Would somebody fluent in epilepsy please pm me with a sensible rendition of what this clumsy drool dripping retard is trying to tell me with this capital monstrosity quoted above? Something about "my helmet is making my dumbo ears itch" is all I got. Right. Fuck. Now we have concrete proof of what a bucket of vindaloo sauce, fava beans and a garbage bag filled with airplane glue will do to a mind deprived of oxygen since birth.



Christ almighty, is there no publicly funded institution in all of Canada capable of protecting you from  yourself? Surely it is only a matter of time before you attempt to insert your keyboard sideways into your mouth whole.

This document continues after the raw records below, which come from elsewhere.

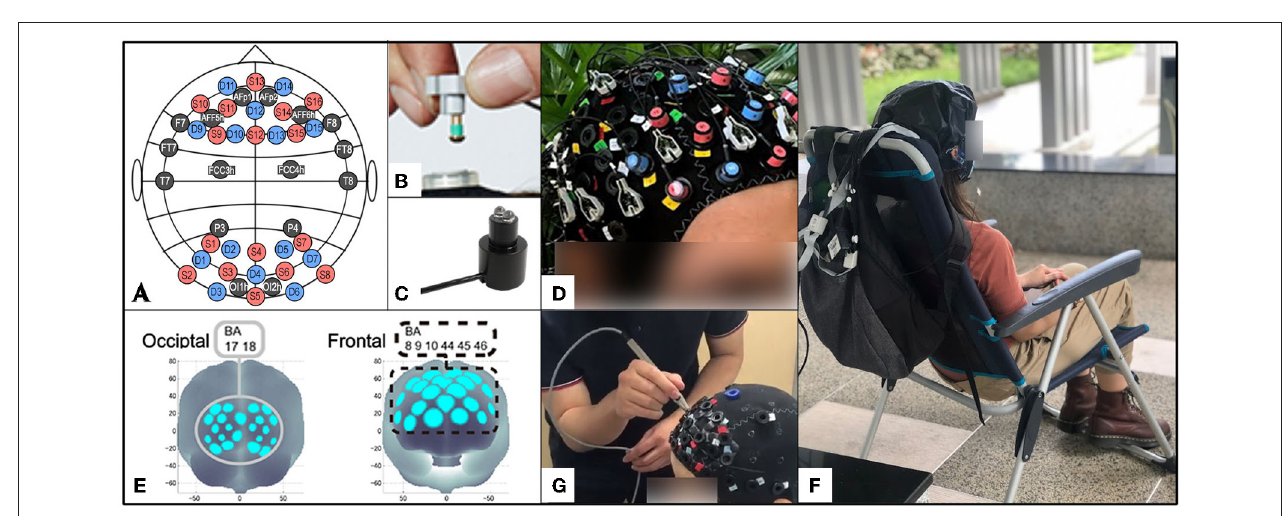
FIGURE 2 | Experimental equipment and setup: (A) montage of the multi-modal system with EEG electrodes marked in black, fNIRS sources (S) with red and detectors (D) with blue; (B) NIRSport optode with a dual-tip; (C) EEG dry active electrode with an adjustable mushroom-head; (D) multi-modal NIRSport/EEG V-amp systems mounted onto one stretchable anti-cap, before the light-blocking over-cap placement; (E) regions of interest for fNIRS analysis according to Brodmanns Area (BA): occipital (BA: 17, 18) and frontal (BA: 8, 9, 10, 44, 45, 46); (F) participant with the brain scanning device mounted on her head, during the passive task; (G) digitization of the probe positions using a 3D-digitizer (Fastscan,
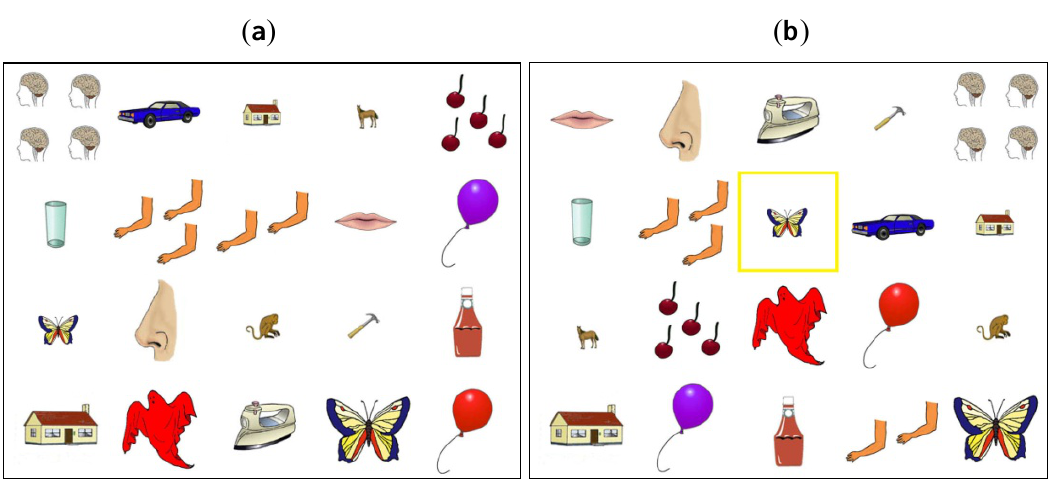
Figure 2. Example scene for a contrast-present trial from ( a ) the speaker’s perspective and ( b ) the listener’s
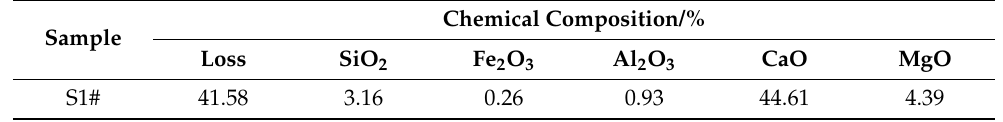
Table 2. Chemical composition of dolomitic limestone S1#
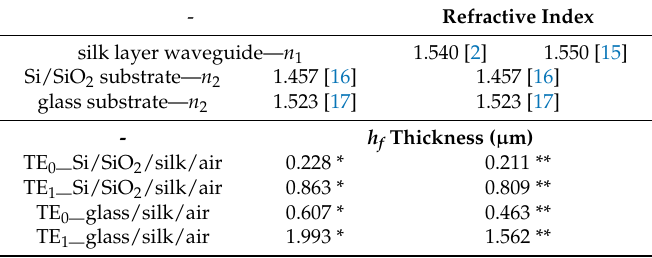
Table 1. Refractive indices used for design of the silk planar waveguides for wavelength 632.8 nm and calculation of thickness h f for supporting transverse electric (TE) 0 and TE 1 modes.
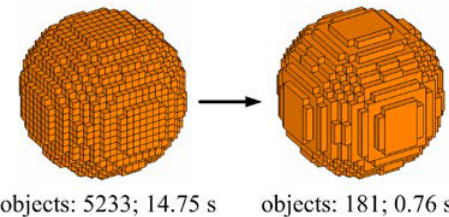
Fig. 5. Decomposition of a voxelized ball .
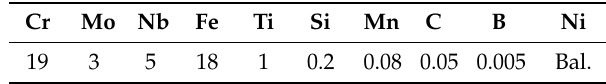
Table 1. Chemical composition (wt. %) of the MetcoClad 718 [24]. Cr Mo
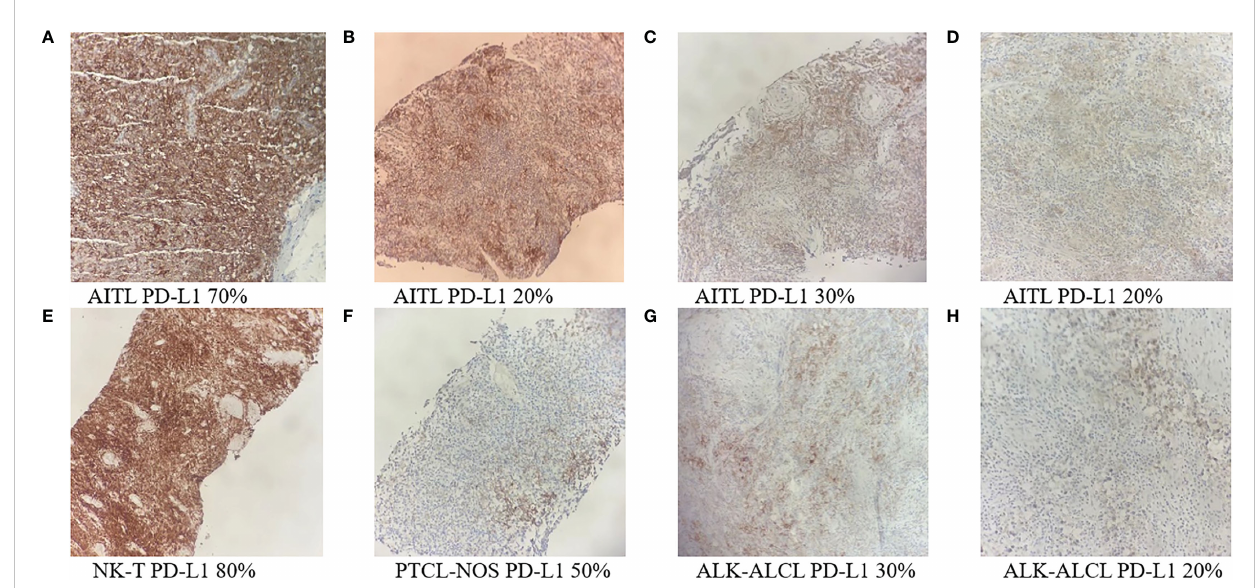
FIGURE 4 PD-L1 immunohistochemistry staining of tumor biopsy samples from eight PTCL patients (A-H) (Original magni fi cation ×100). AITL, angioimmunoblastic T-cell lymphoma; ALK-ALCL, ALK negative anaplastic large cell lymphoma; ENKTL, extra nodal natural killer/T-cell lymphoma; PTCL-NOS, peripheral T-cell lymphoma, not otherwise speci fi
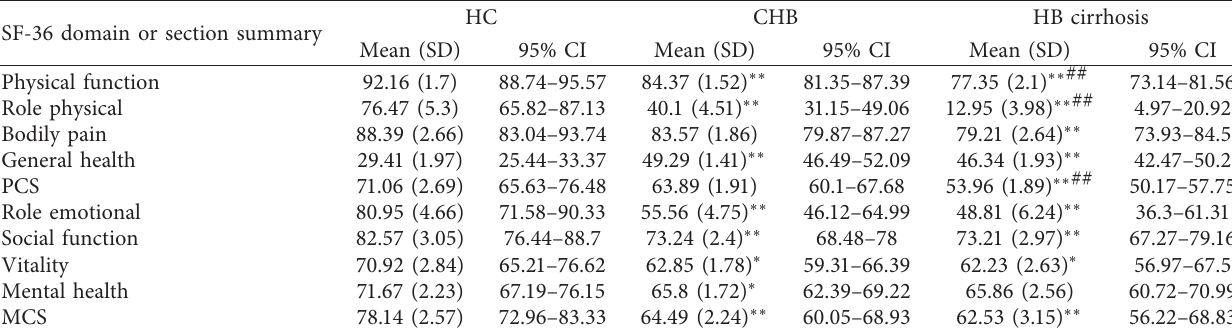
Table 2: Comparison of SF-36 results by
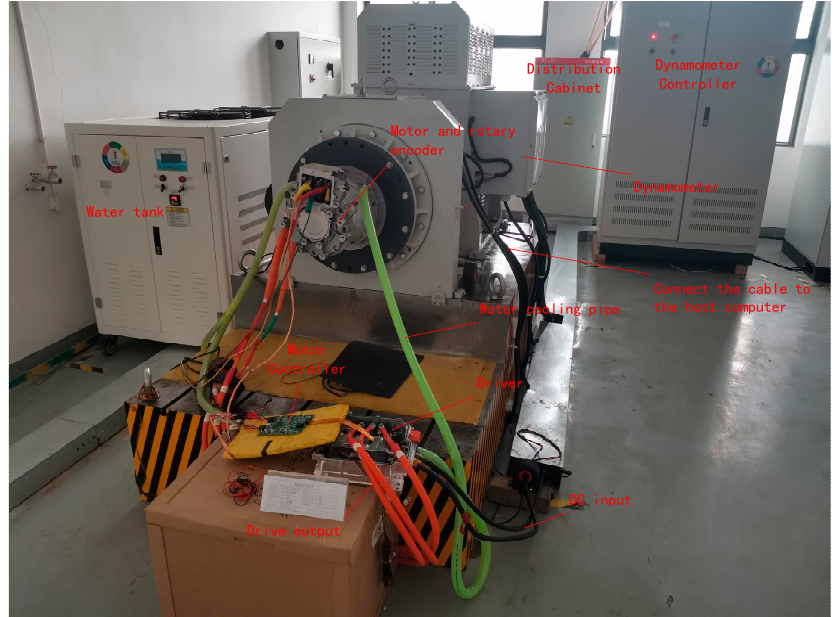
Figure 21. Experimental platform.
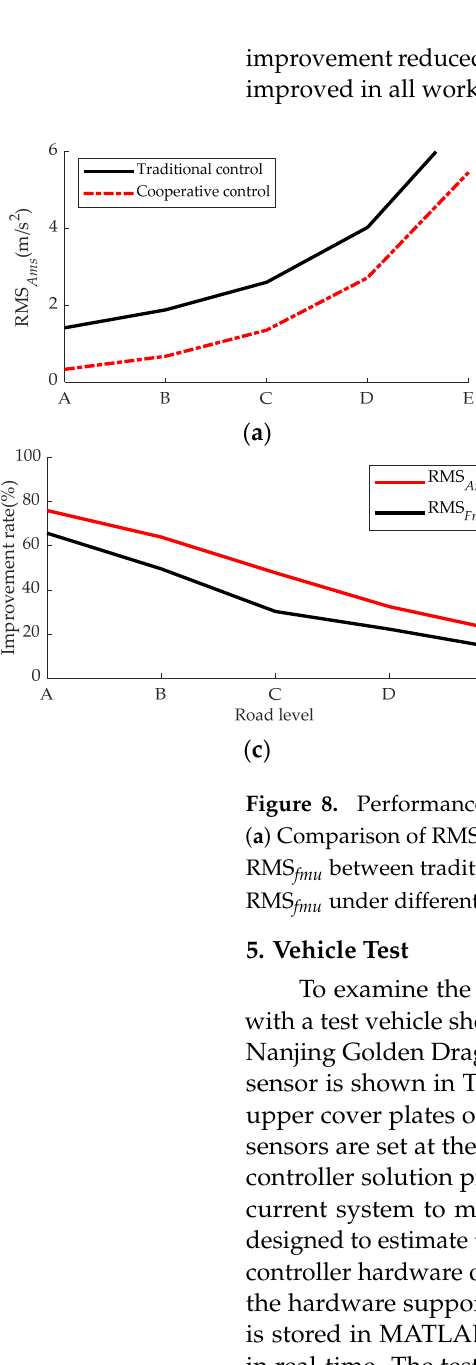
( b ) ( c ) Figure 7. Outsourced mode activation state. ( a ) Solenoid valve actions during inflation in OMA. ( b ) Solenoid valve actions during deflation in OMA. ( c ) Best suspension forces generated by OMA.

Listen Danny Duck call, this is not the online version of a swamp favela where you can simply say Quack Quack and wind up on some 12 year olds buddy list.  If you're going to attempt to flame me at least do so once you've obtained a commanding grasp of the English language because the types frenetic gibberish which scores you "likes" & "omgs" on Pokemon forums isn't going to quite cut it on a message board visited by persons over the age of 13.

Anonymous

Oh fuck. Fat Danny got smacked into another zipcode  ac_toofunny

Anonymous

These guys from Brawl-hall were supposed to be the cream of the crop flamers and here they are getting mauled like kittens in a dog kennel



Somebody rescue them already!

Berry Sweet


cc

Quote from: "Berry Sweet"Wtf? Where are you posters from?

Somalia?
I really tried to warn y\'all in 49  .. G. Orwell

Berry Sweet

Quote from: "cc"
Quote from: "Berry Sweet"Wtf? Where are you posters from?

Somalia?


Lol, I meant what other forum...they make no sense.

Biggie Smiles

SpazzSquash a.k.a fat Danny does have a difficult time with words. They are new to him. Cut him some slack

Anonymous

Quote from: "Bobba Fat"These guys from Brawl-hall were supposed to be the cream of the crop flamers and here they are getting mauled like kittens in a dog kennel



Somebody rescue them already!

I saw BH. The BH crowd were a bunch of blowhards. I include Bricktop in this too. He was one of the better flamers for sure, but like the rest of them, he thought he was better than he actually was.

Anonymous

Quote from: "Shen Li"
Quote from: "Bobba Fat"These guys from Brawl-hall were supposed to be the cream of the crop flamers and here they are getting mauled like kittens in a dog kennel



Somebody rescue them already!

I saw BH. The BH crowd were a bunch of blowhards. I include Bricktop in this too. He was one of the better flamers for sure, but like the rest of them, he thought he was better than he actually was.

I registered at SG, but I haven't posted yet. What I notice about flame forums is that's all about the poster and not the post itself. This is the exact opposite reason why I post on forums.